Many employers assist their employees with housing. Homeownership education, counseling, and financial assistance are often part of employee benefit packages, as are transportation subsidies. Employers may also invest in new construction or renovation projects dedicated to the workforce. State and local governments exercise a number of options to help increase the amount of land available for homes, generate capital and align resources for affordable development, reduce regulatory barriers to affordable housing, and help working families buy and maintain their homes.
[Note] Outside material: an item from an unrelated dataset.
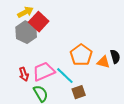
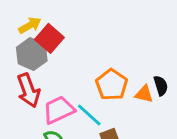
red arrow: (24, 74) -> (28, 90), moved, size x1.6

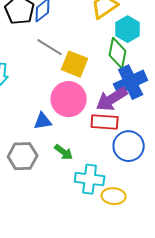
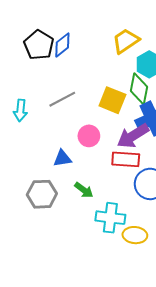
gray line: (50, 47) -> (62, 99), moved, turned -60
yellow square: (75, 64) -> (112, 100), moved
pink circle: (69, 99) -> (89, 136), size x0.6

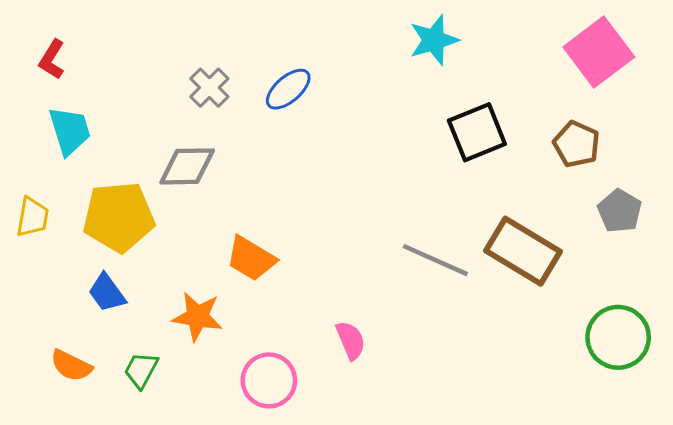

Communities are also turning to regional approaches to address the shortage of housing for working families. This is evident in Florida, for example, where the median home price of $230,600 exceeds the national median of $185,200 and 36 percent of owners and 52 percent of renters pay at least 30 percent of household income for housing.4 The housing needs of the labor force are a priority for the state's 12 Regional Planning Councils, as well as for the Florida Regional Stewardship Alliance (FRSA), organized by the Florida Chamber of Commerce Foundation to help design and implement regional growth strategies. FRSA's Southwest Alliance has projected workforce housing needs through 2025 for seven counties and has drafted a strategic plan that specifies roles for the private, public, and civic sectors, and recommends action at the state, regional, and local levels (available at www.swfrsa.org/images/Workforce%20Housing.pdf). Affordable housing as a regional planning priority is the subject of a recent analysis prepared by the American Planning Association for HUD’s Office of Policy Development and Research and the Fannie Mae Foundation. Regional approaches that combine local, state, federal, and private resources in a comprehensive, collaborative effort to make housing affordable can be a successful strategy to help working families and local economies. The report, Regional Approaches to Affordable Housing (www.huduser.gov/publications/affhsg/reg_aff_hsg.html), which describes initiatives around the country, can be downloaded at no cost by those seeking to address their affordable housing challenges.
1. Joint Center for Housing Studies of Harvard University, The State of the Nation’s Housing: 2007 (www.jchs.harvard.edu/).
2. Available at www.nhc.org/index/chp-research-publications.
3. Harry J. Holzer and Michael A. Stoll, “Where Workers Go, Do Jobs Follow?” December 2007, Brookings Institution (www.brookings.edu/reports/2007/1231_cities_holzer.aspx).